* [Your objective] Extract all lines in the data that contain the word "period".

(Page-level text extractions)
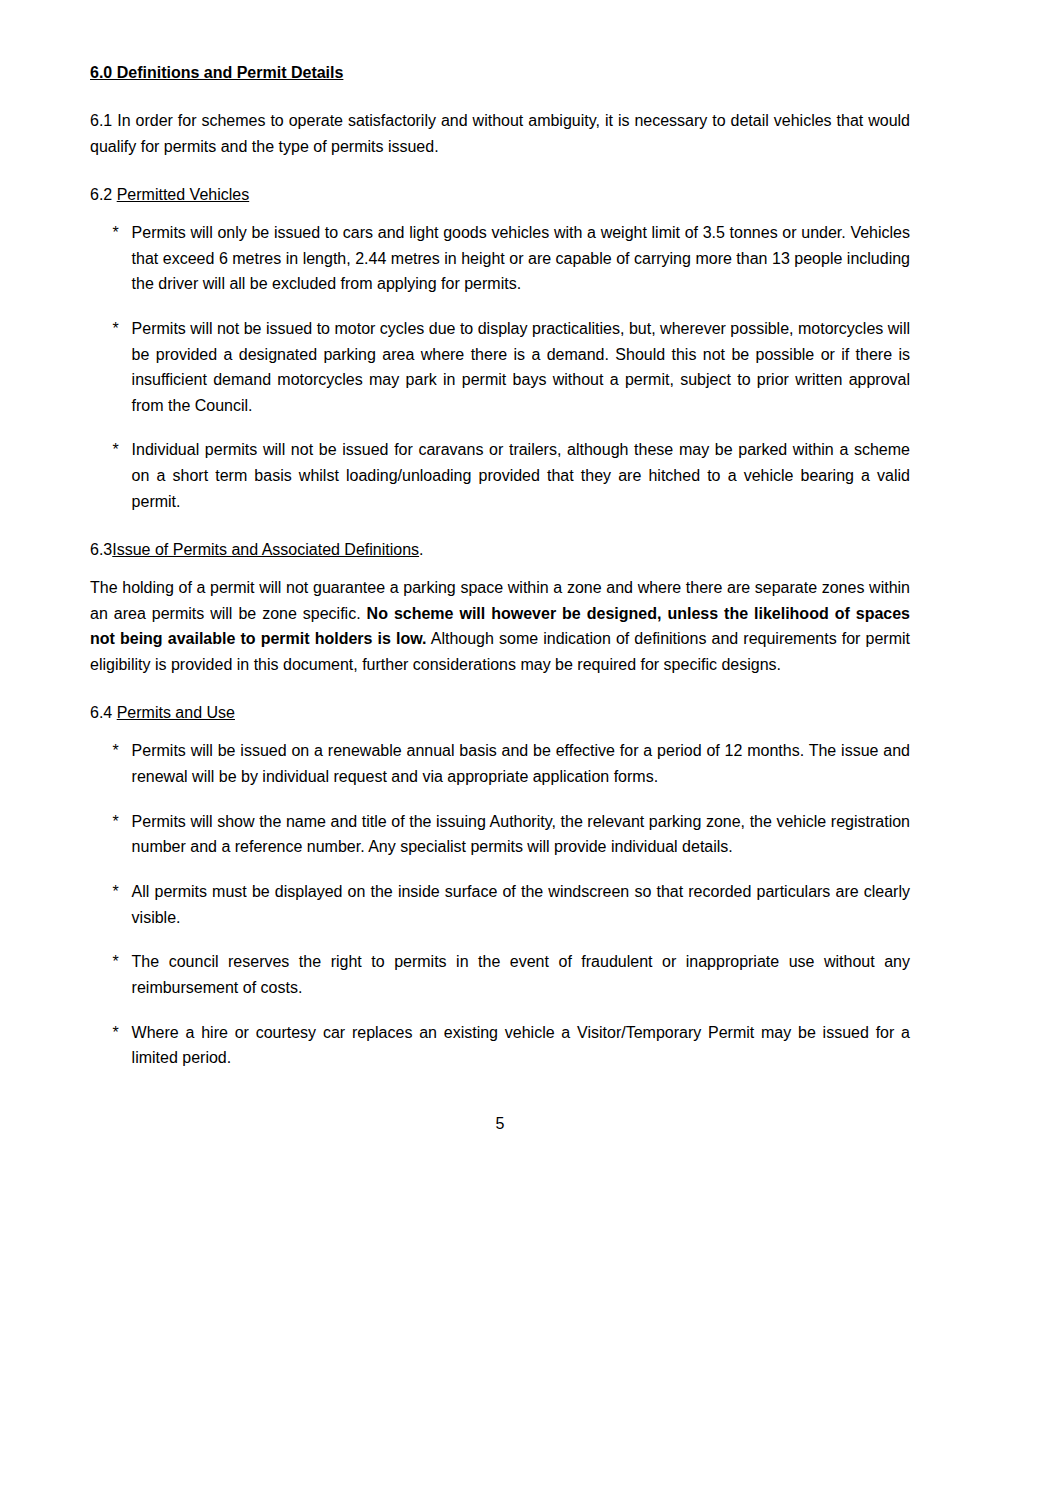6.0 Definitions and Permit Details
6.1 In order for schemes to operate satisfactorily and without ambiguity, it is necessary to detail vehicles that would qualify for permits and the type of permits issued.
6.2 Permitted Vehicles
Permits will only be issued to cars and light goods vehicles with a weight limit of 3.5 tonnes or under. Vehicles that exceed 6 metres in length, 2.44 metres in height or are capable of carrying more than 13 people including the driver will all be excluded from applying for permits.
Permits will not be issued to motor cycles due to display practicalities, but, wherever possible, motorcycles will be provided a designated parking area where there is a demand. Should this not be possible or if there is insufficient demand motorcycles may park in permit bays without a permit, subject to prior written approval from the Council.
Individual permits will not be issued for caravans or trailers, although these may be parked within a scheme on a short term basis whilst loading/unloading provided that they are hitched to a vehicle bearing a valid permit.
6.3Issue of Permits and Associated Definitions.
The holding of a permit will not guarantee a parking space within a zone and where there are separate zones within an area permits will be zone specific. No scheme will however be designed, unless the likelihood of spaces not being available to permit holders is low. Although some indication of definitions and requirements for permit eligibility is provided in this document, further considerations may be required for specific designs.
6.4 Permits and Use
Permits will be issued on a renewable annual basis and be effective for a period of 12 months. The issue and renewal will be by individual request and via appropriate application forms.
Permits will show the name and title of the issuing Authority, the relevant parking zone, the vehicle registration number and a reference number. Any specialist permits will provide individual details.
All permits must be displayed on the inside surface of the windscreen so that recorded particulars are clearly visible.
The council reserves the right to permits in the event of fraudulent or inappropriate use without any reimbursement of costs.
Where a hire or courtesy car replaces an existing vehicle a Visitor/Temporary Permit may be issued for a limited period.
5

* [Your solution]
Permits will be issued on a renewable annual basis and be effective for a period of 12 months. The issue and renewal will be by individual request and via appropriate application forms.
Where a hire or courtesy car replaces an existing vehicle a Visitor/Temporary Permit may be issued for a limited period.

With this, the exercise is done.